On sait que la simplicité d’une démarche artistique et la clarté de l’intention qui la guide n’exclut en rien l’acuité et la profondeur du regard. Il est frappant de constater que beaucoup des dessins d’Alan Levitt paraissent exprimer l’expérience vécue d’un face-à-face. Affirmer que cela traduit seulement la position de l’artiste quand il crée serait réducteur. L’essentiel est ailleurs, dans l’effet de surgissement que la représentation du face-à-face permet. Dans de nombreux dessins, ce qui est figuré possède l’intensité d’un événement à la fois imprévisible, indéniable et puissant. Chaque œuvre est habitée par la conscience du mystère de l’apparition de la chose représentée. Qu’on regarde ces superbes vaches et ces incroyables arbres de Colombie, dans leur consistance et leur densité pourtant empreintes de légèreté et de douceur : leur netteté et leur évidence s’accompagnent du mystère indicible de leur présence. « D’où surgis-tu ? De quel abîme ou bien de quel Dieu inconnu ? De quel néant ou de quelle lumière ? » a-t-on envie de leur demander. Et mon avis est que de telles questions sont celles que l’artiste lui-même se pose. Peut-être consciemment, peut-être inconsciemment, je ne sais. Dans tous les cas, nous avons ici affaire à un contemplatif rompu à l’observation passionnée du monde : le contraire, en somme, d’un esprit distrait ou d’un métaphysicien. Une secrète inquiétude traverse les différentes œuvres comme si l’existence des objets dessinés tenait à quelque événement originel une fois pour toutes inaccessible à la pensée.

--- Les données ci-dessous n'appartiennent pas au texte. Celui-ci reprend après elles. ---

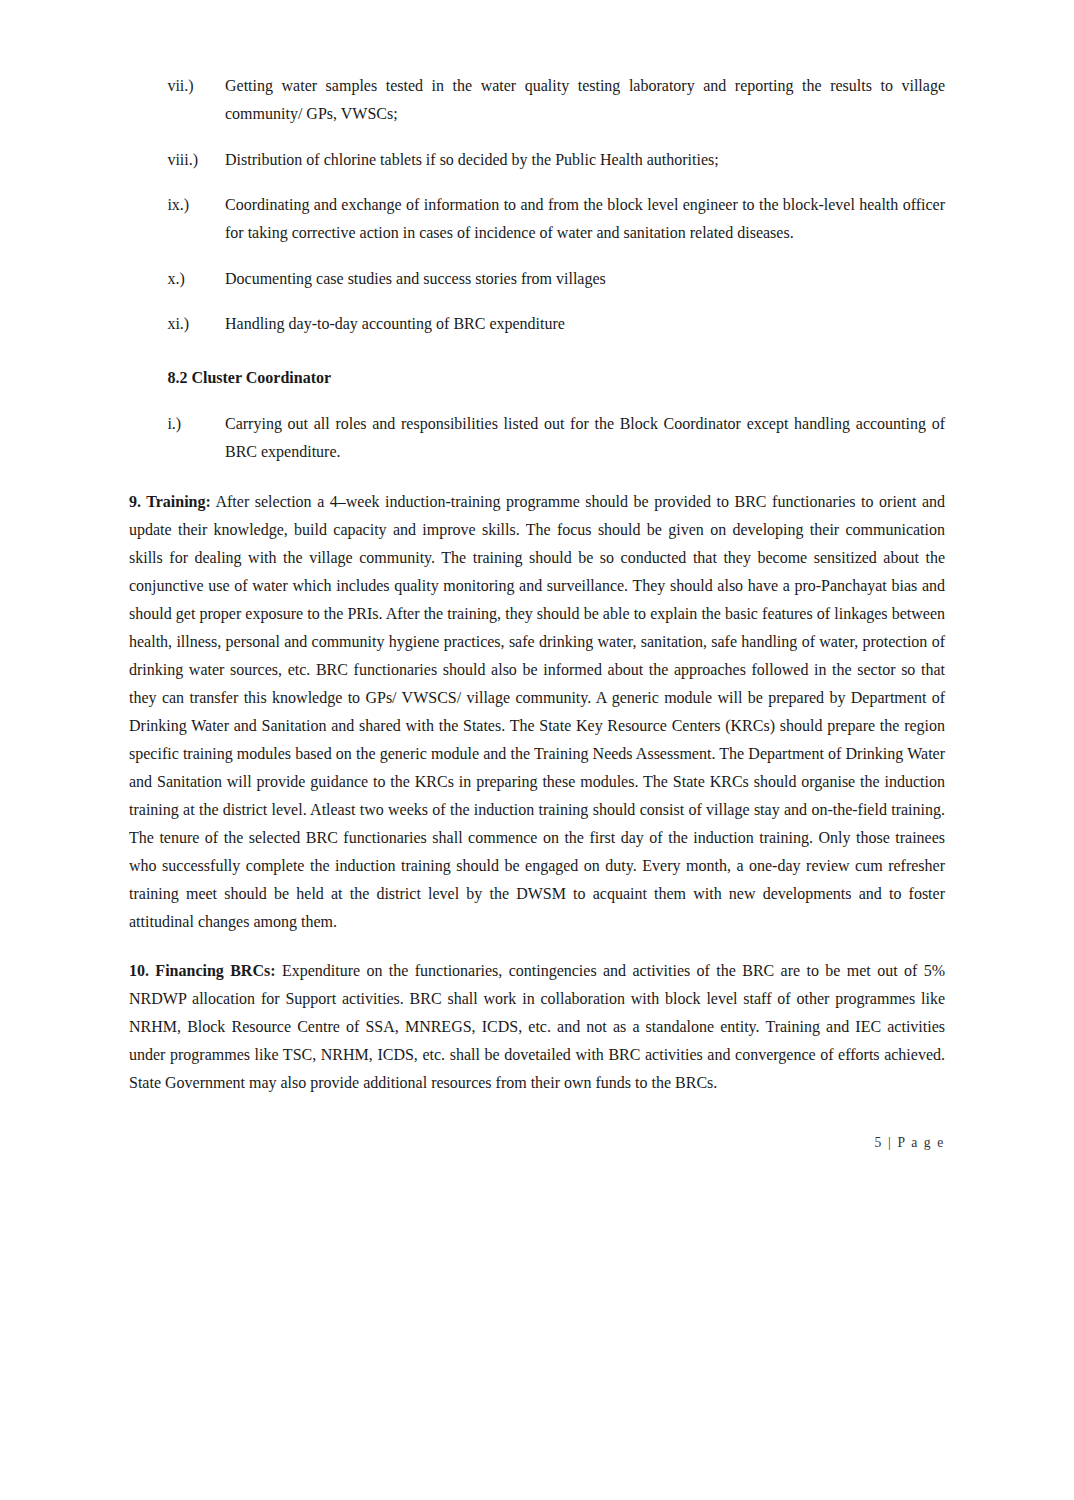vii.) Getting water samples tested in the water quality testing laboratory and reporting the results to village community/ GPs, VWSCs;
viii.) Distribution of chlorine tablets if so decided by the Public Health authorities;
ix.) Coordinating and exchange of information to and from the block level engineer to the block-level health officer for taking corrective action in cases of incidence of water and sanitation related diseases.
x.) Documenting case studies and success stories from villages
xi.) Handling day-to-day accounting of BRC expenditure
8.2 Cluster Coordinator
i.) Carrying out all roles and responsibilities listed out for the Block Coordinator except handling accounting of BRC expenditure.
9. Training: After selection a 4–week induction-training programme should be provided to BRC functionaries to orient and update their knowledge, build capacity and improve skills. The focus should be given on developing their communication skills for dealing with the village community. The training should be so conducted that they become sensitized about the conjunctive use of water which includes quality monitoring and surveillance. They should also have a pro-Panchayat bias and should get proper exposure to the PRIs. After the training, they should be able to explain the basic features of linkages between health, illness, personal and community hygiene practices, safe drinking water, sanitation, safe handling of water, protection of drinking water sources, etc. BRC functionaries should also be informed about the approaches followed in the sector so that they can transfer this knowledge to GPs/ VWSCS/ village community. A generic module will be prepared by Department of Drinking Water and Sanitation and shared with the States. The State Key Resource Centers (KRCs) should prepare the region specific training modules based on the generic module and the Training Needs Assessment. The Department of Drinking Water and Sanitation will provide guidance to the KRCs in preparing these modules. The State KRCs should organise the induction training at the district level. Atleast two weeks of the induction training should consist of village stay and on-the-field training. The tenure of the selected BRC functionaries shall commence on the first day of the induction training. Only those trainees who successfully complete the induction training should be engaged on duty. Every month, a one-day review cum refresher training meet should be held at the district level by the DWSM to acquaint them with new developments and to foster attitudinal changes among them.
10. Financing BRCs: Expenditure on the functionaries, contingencies and activities of the BRC are to be met out of 5% NRDWP allocation for Support activities. BRC shall work in collaboration with block level staff of other programmes like NRHM, Block Resource Centre of SSA, MNREGS, ICDS, etc. and not as a standalone entity. Training and IEC activities under programmes like TSC, NRHM, ICDS, etc. shall be dovetailed with BRC activities and convergence of efforts achieved. State Government may also provide additional resources from their own funds to the BRCs.
5 | P a g e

Un autre aspect marquant de cette série tient au fait que de nombreux dessins représentent moins des scènes que des réalités singulières, certes reliées à leur environnement naturel immédiat, mais néanmoins étrangement détachées de celui-ci. Ainsi de chacun des arbres ou de chacune des vaches qui, bien que saisis dans le réseau de leur milieu vital, en sont cependant extraits et avancés vers nous, spectateurs, dès lors sommés de questionner le sens de cette rencontre impromptue, voire dérangeante. Ce procédé de représentation confère aux figures principales des œuvres une aura de solitude accentuée sans doute par le silence et l’immobilité qui les imprègnent et que l’art d’Alan Levitt a l’étonnant pouvoir de rendre sensible. Le silence notamment, qu’on devine dans les yeux perçants et aux aguets des visages d’hommes masqués qui semblent être pris dans l’impossibilité de délivrer la pensée qui les tenaille. Comme s’ils patientaient, comme s’ils attendaient que de plus loin survienne l’irruption d’un appel ou d’une parole imprononçable par eux-mêmes. Est-ce une chaleur étouffante qui retient ces êtres au seuil du mouvement et de la communication ?

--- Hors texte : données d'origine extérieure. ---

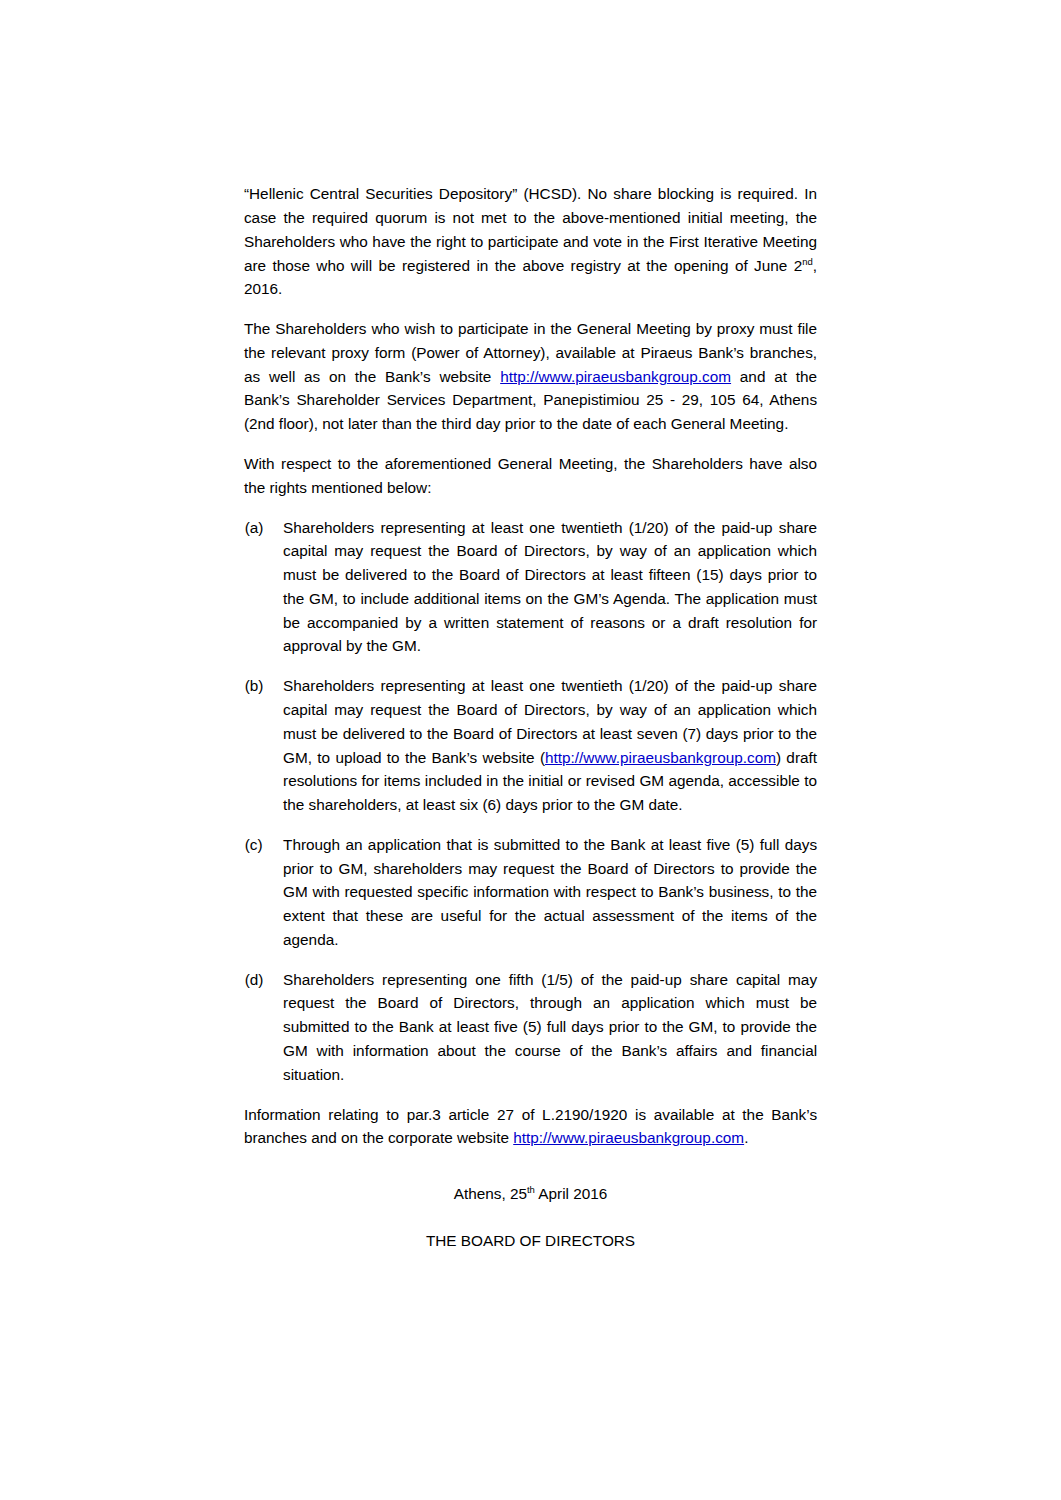“Hellenic Central Securities Depository” (HCSD). No share blocking is required. In case the required quorum is not met to the above-mentioned initial meeting, the Shareholders who have the right to participate and vote in the First Iterative Meeting are those who will be registered in the above registry at the opening of June 2nd, 2016.
The Shareholders who wish to participate in the General Meeting by proxy must file the relevant proxy form (Power of Attorney), available at Piraeus Bank’s branches, as well as on the Bank’s website http://www.piraeusbankgroup.com and at the Bank’s Shareholder Services Department, Panepistimiou 25 - 29, 105 64, Athens (2nd floor), not later than the third day prior to the date of each General Meeting.
With respect to the aforementioned General Meeting, the Shareholders have also the rights mentioned below:
(a)
Shareholders representing at least one twentieth (1/20) of the paid-up share capital may request the Board of Directors, by way of an application which must be delivered to the Board of Directors at least fifteen (15) days prior to the GM, to include additional items on the GM’s Agenda. The application must be accompanied by a written statement of reasons or a draft resolution for approval by the GM.
(b)
Shareholders representing at least one twentieth (1/20) of the paid-up share capital may request the Board of Directors, by way of an application which must be delivered to the Board of Directors at least seven (7) days prior to the GM, to upload to the Bank’s website (http://www.piraeusbankgroup.com) draft resolutions for items included in the initial or revised GM agenda, accessible to the shareholders, at least six (6) days prior to the GM date.
(c)
Through an application that is submitted to the Bank at least five (5) full days prior to GM, shareholders may request the Board of Directors to provide the GM with requested specific information with respect to Bank’s business, to the extent that these are useful for the actual assessment of the items of the agenda.
(d)
Shareholders representing one fifth (1/5) of the paid-up share capital may request the Board of Directors, through an application which must be submitted to the Bank at least five (5) full days prior to the GM, to provide the GM with information about the course of the Bank’s affairs and financial situation.
Information relating to par.3 article 27 of L.2190/1920 is available at the Bank’s branches and on the corporate website http://www.piraeusbankgroup.com.
Athens, 25th April 2016
THE BOARD OF DIRECTORS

Sans être des symboles, c’est-à-dire des signes se référant précisément à autre chose qu’elles, les oeuvres ici présentées paraissent contenir plus qu’elles-mêmes. « Contenir » n’est pas le mot juste. Leur atmosphère est riche d’une annonce davantage temporelle que spatiale. « Nous sommes en sursis, nous sommes au seuil d’un grand événement à venir » crient silencieusement ces dessins. Et dès lors, nous voici nous-mêmes projetés au seuil de la plus grande de toutes les interrogations : est-ce la mort ou est-ce la rédemption qui s’annoncent à travers les lignes précaires et tremblantes de nos vies ?

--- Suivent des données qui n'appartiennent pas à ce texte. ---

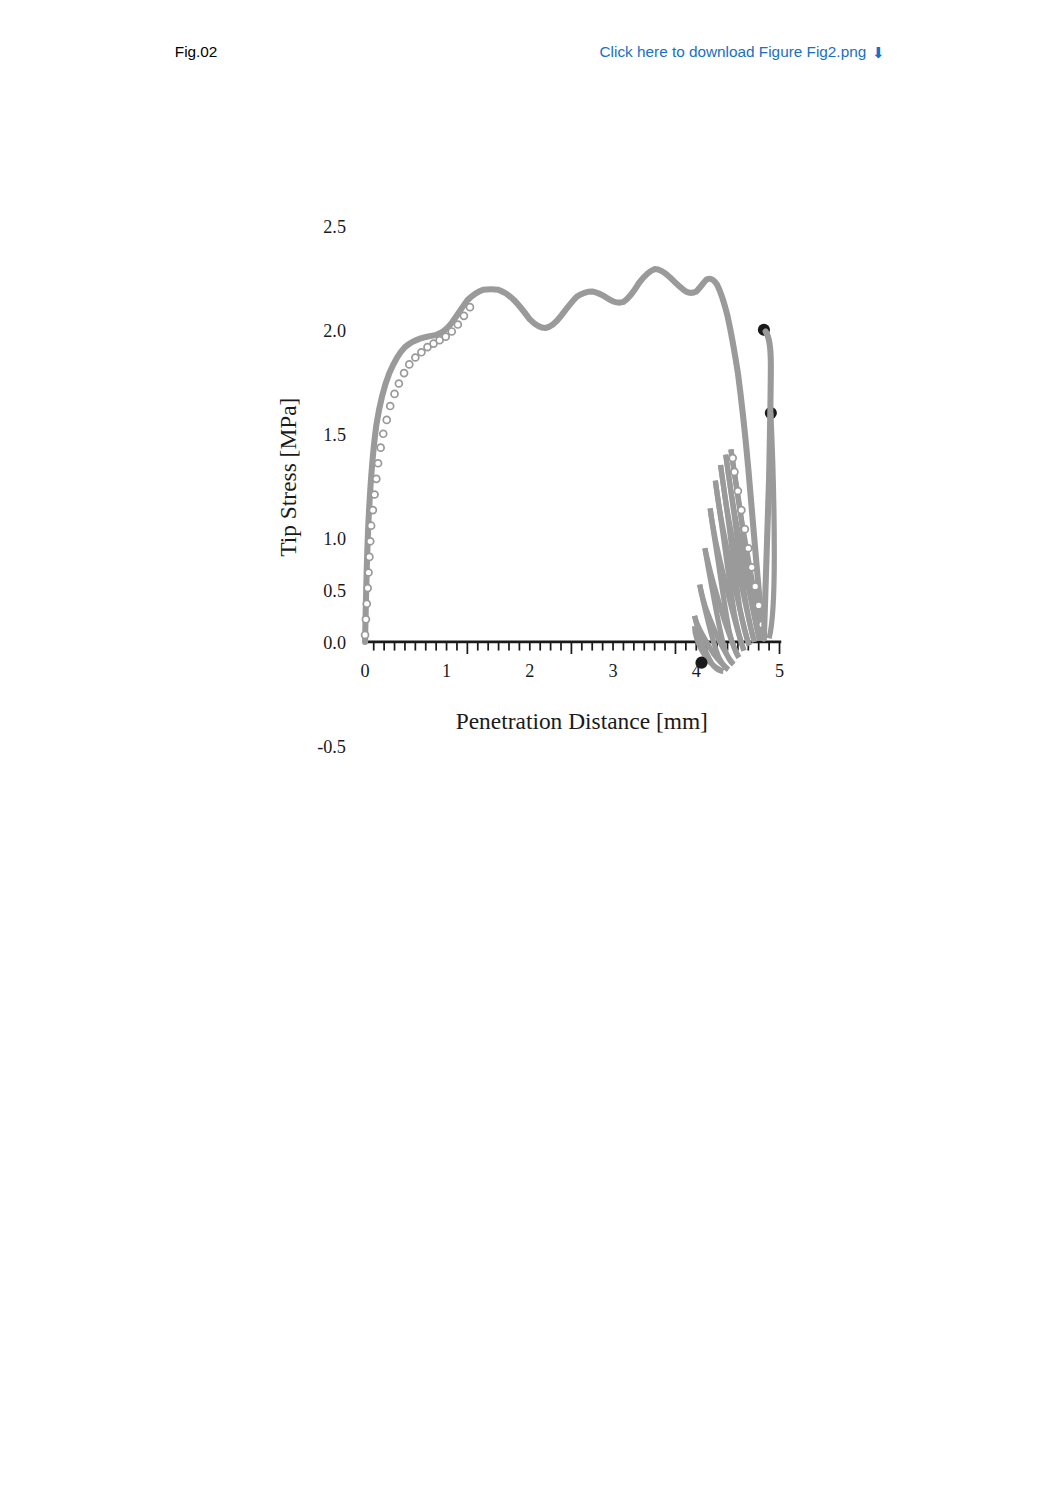Fig.02
Click here to download Figure Fig2.png⬇
2.5 2.0 1.5 1.0 0.5 0.0 -0.5 0.0 0.5 1.0 1.5 2.0 2.5 2.0 1.5 1.0 0.5 -0.5 0.0 2.5 2.0 1.5 1.0 0.0 -0.5 0.5 0 1 2 3 4 5 Tip Stress [MPa] Penetration Distance [mm]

Comme chacun de nous, Alan Levitt patiente, attendant que le monde nous livre la clef de sa brûlante énigme. Il sait que cette attente est le contraire d’une fuite, qu’elle demande, pour être véritable, que nos forces se dépensent à rendre aux choses l’hommage que leur beauté exige.
Foucauld Giuliani
Auteur de Une promesse de lumière. Lecture de Philippe Jaccottet (Éd. Club des poètes, 2021) et de La Communion qui vient (Éd. Le Seuil, 2021)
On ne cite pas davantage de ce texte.